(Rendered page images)
·····

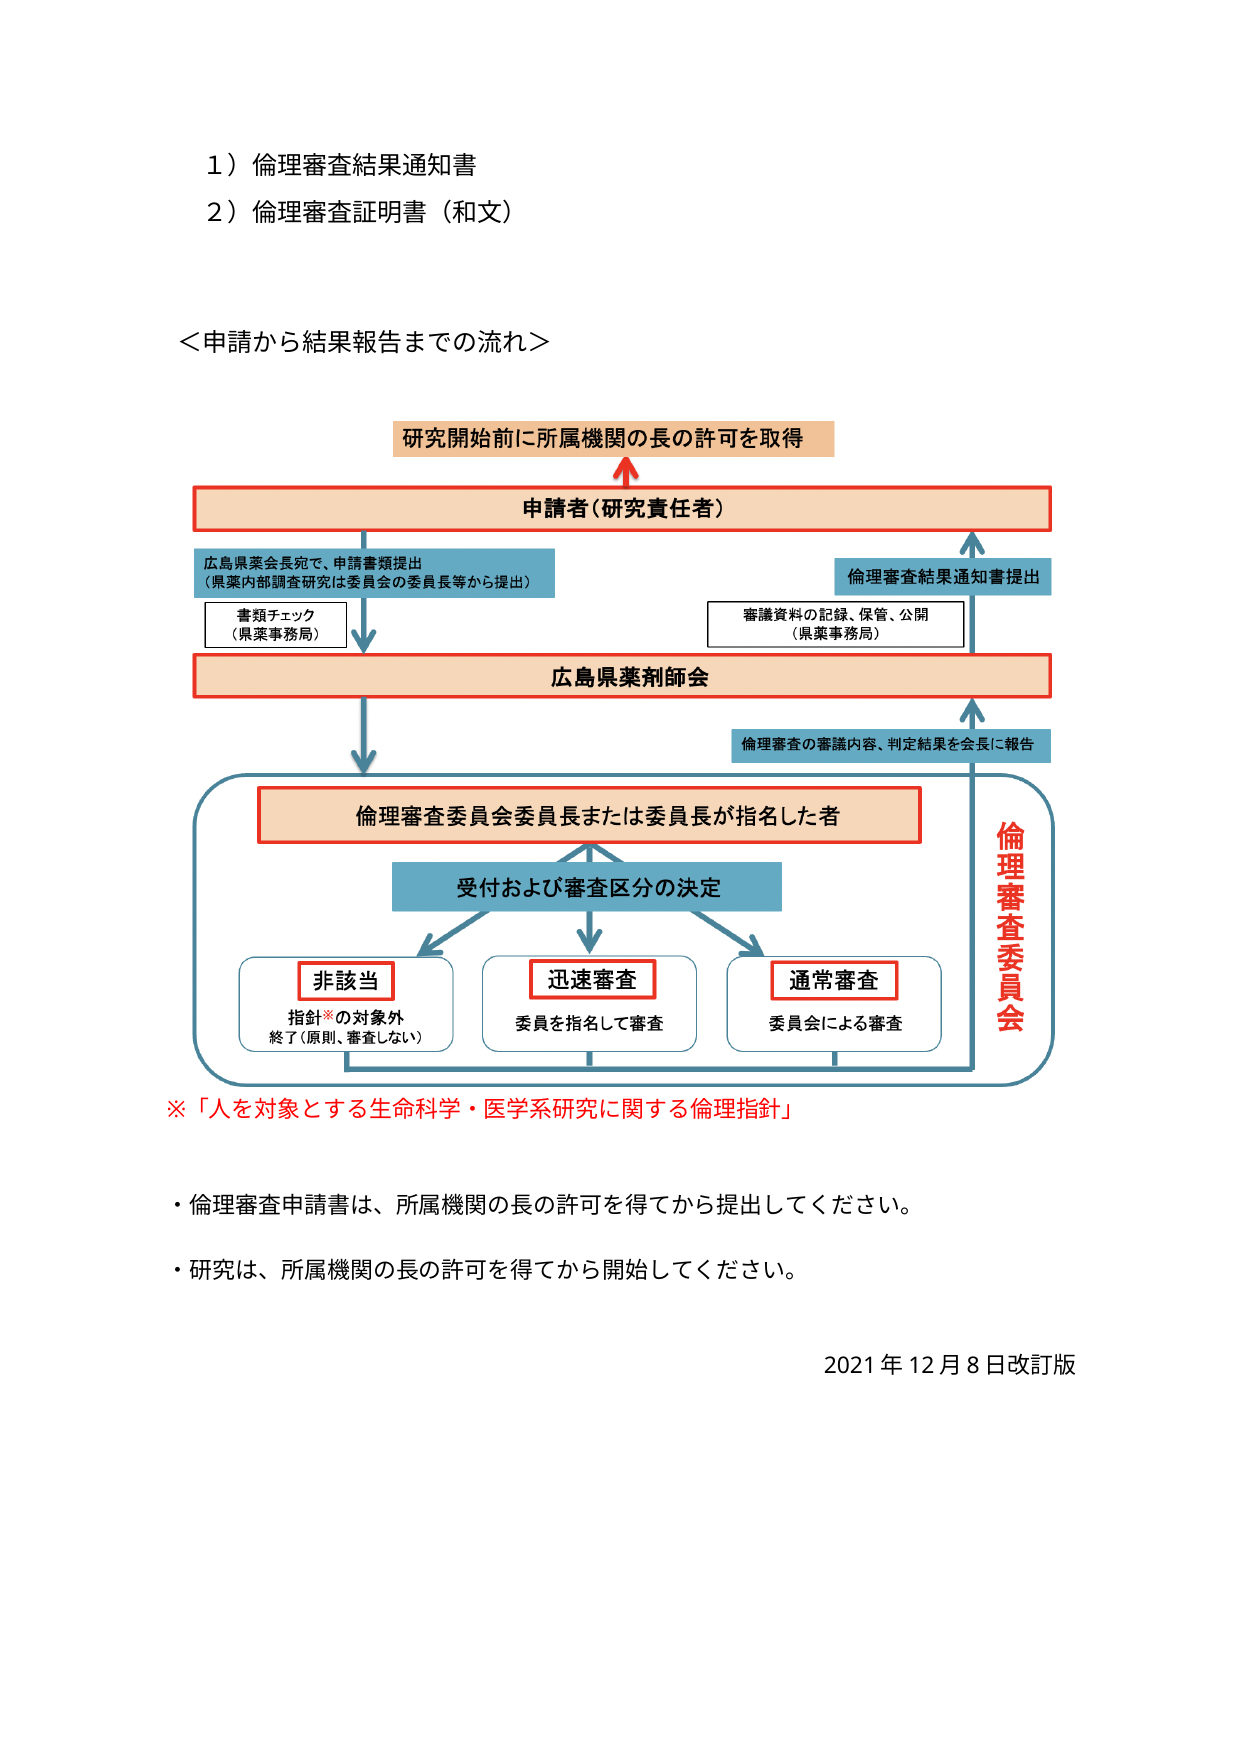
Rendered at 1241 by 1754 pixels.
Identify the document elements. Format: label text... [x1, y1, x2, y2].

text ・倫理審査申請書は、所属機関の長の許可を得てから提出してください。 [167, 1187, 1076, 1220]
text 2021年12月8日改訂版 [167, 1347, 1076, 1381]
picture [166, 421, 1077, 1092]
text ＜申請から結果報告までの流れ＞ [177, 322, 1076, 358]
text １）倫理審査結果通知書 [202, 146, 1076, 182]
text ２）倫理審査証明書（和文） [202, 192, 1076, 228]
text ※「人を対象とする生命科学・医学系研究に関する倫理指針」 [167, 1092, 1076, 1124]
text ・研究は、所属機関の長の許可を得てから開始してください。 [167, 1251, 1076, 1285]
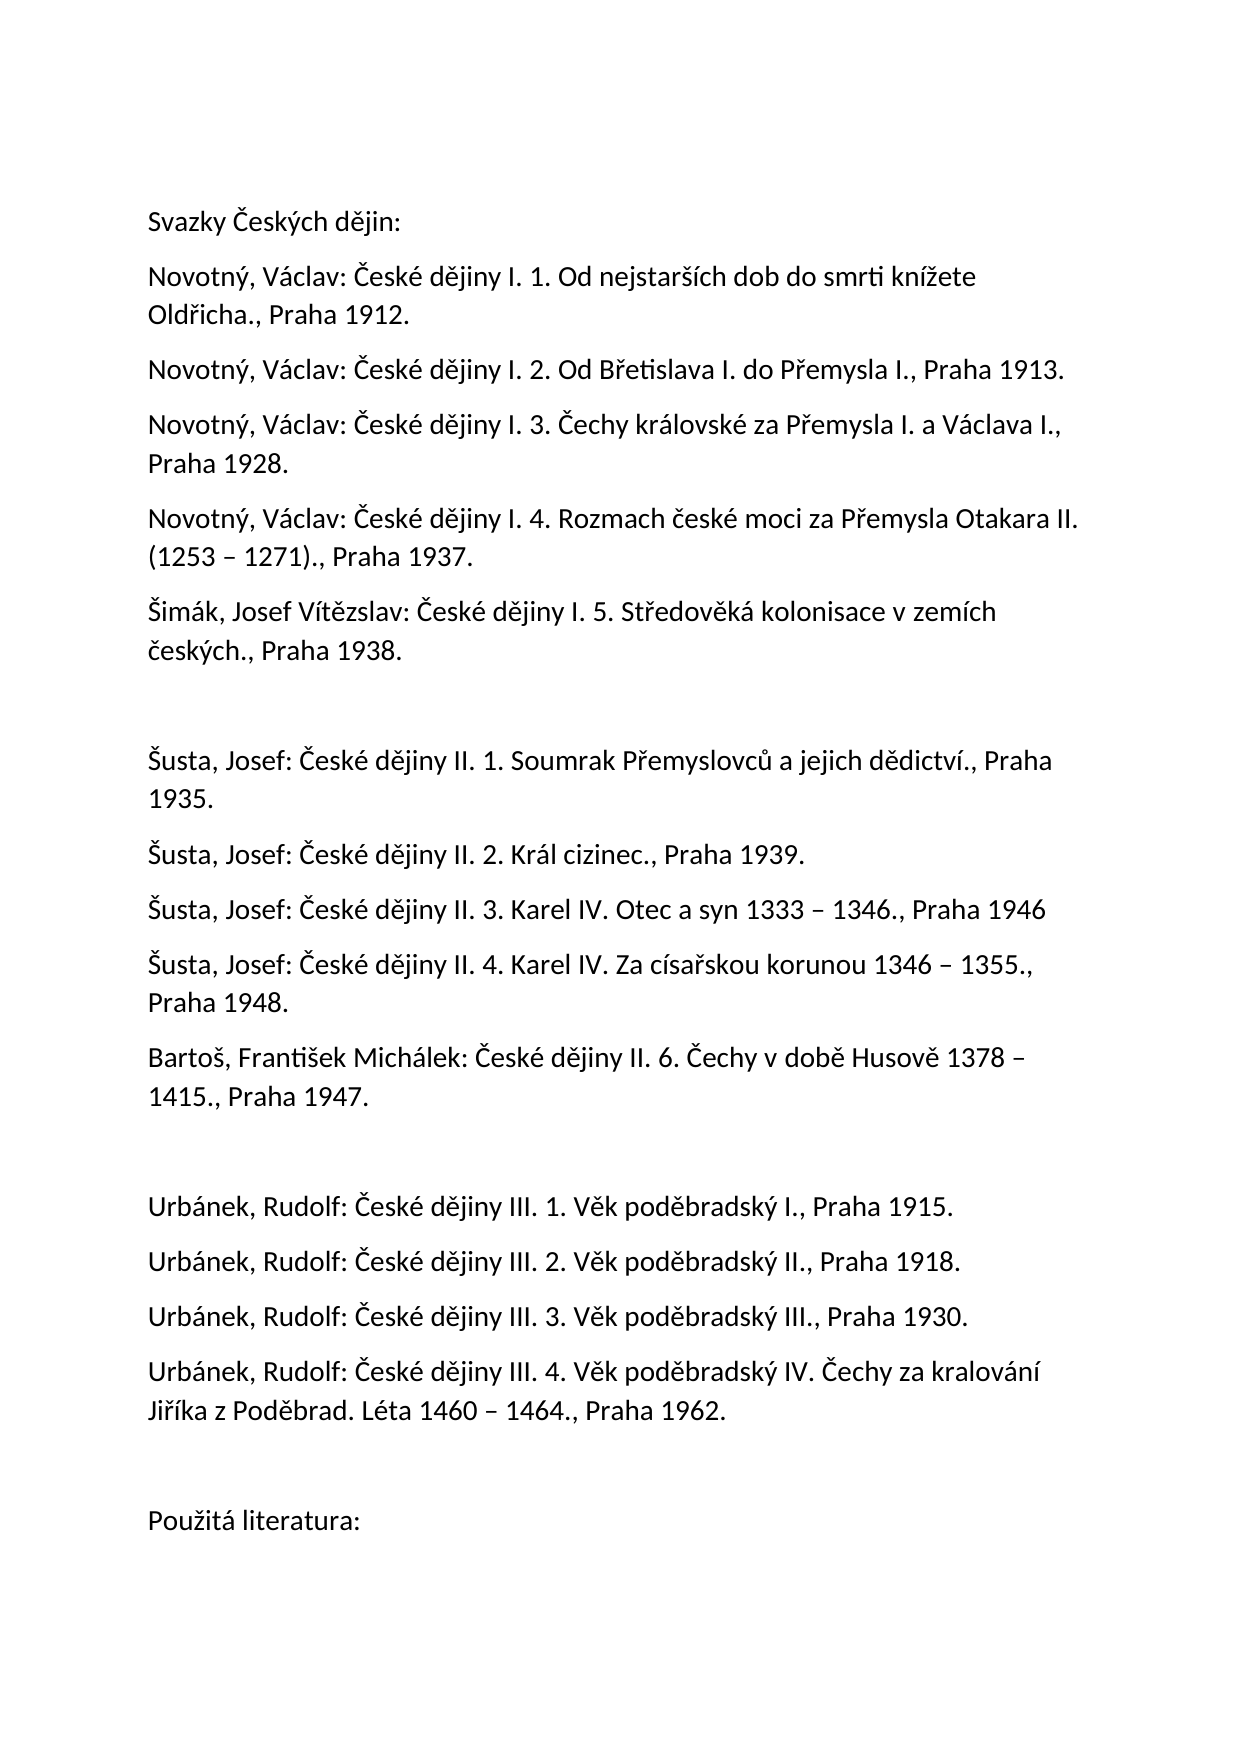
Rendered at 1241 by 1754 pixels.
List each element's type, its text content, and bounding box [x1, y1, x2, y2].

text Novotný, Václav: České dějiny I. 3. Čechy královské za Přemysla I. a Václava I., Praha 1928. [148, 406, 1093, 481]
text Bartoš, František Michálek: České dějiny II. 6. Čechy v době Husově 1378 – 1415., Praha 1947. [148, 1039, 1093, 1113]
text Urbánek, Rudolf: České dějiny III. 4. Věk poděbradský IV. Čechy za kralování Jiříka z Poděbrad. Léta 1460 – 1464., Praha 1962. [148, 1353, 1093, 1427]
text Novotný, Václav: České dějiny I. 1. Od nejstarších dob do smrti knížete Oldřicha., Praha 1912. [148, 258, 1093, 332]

·····

The output should consist of every entry above, printed exactly, with the images removed.

Rendered at 1241 by 1754 pixels.
Identify the document elements. Format: label text... [x1, y1, x2, y2].

text ・倫理審査申請書は、所属機関の長の許可を得てから提出してください。 [167, 1187, 1076, 1220]
text 2021年12月8日改訂版 [167, 1347, 1076, 1381]
picture [166, 421, 1077, 1092]
text ＜申請から結果報告までの流れ＞ [177, 322, 1076, 358]
text １）倫理審査結果通知書 [202, 146, 1076, 182]
text ２）倫理審査証明書（和文） [202, 192, 1076, 228]
text ※「人を対象とする生命科学・医学系研究に関する倫理指針」 [167, 1092, 1076, 1124]
text ・研究は、所属機関の長の許可を得てから開始してください。 [167, 1251, 1076, 1285]
Rendered at 1241 by 1754 pixels.
List each element's type, its text content, and bounding box [x1, y1, x2, y2].

text Novotný, Václav: České dějiny I. 3. Čechy královské za Přemysla I. a Václava I., Praha 1928. [148, 406, 1093, 481]
text Bartoš, František Michálek: České dějiny II. 6. Čechy v době Husově 1378 – 1415., Praha 1947. [148, 1039, 1093, 1113]
text Urbánek, Rudolf: České dějiny III. 4. Věk poděbradský IV. Čechy za kralování Jiříka z Poděbrad. Léta 1460 – 1464., Praha 1962. [148, 1353, 1093, 1427]
text Novotný, Václav: České dějiny I. 1. Od nejstarších dob do smrti knížete Oldřicha., Praha 1912. [148, 258, 1093, 332]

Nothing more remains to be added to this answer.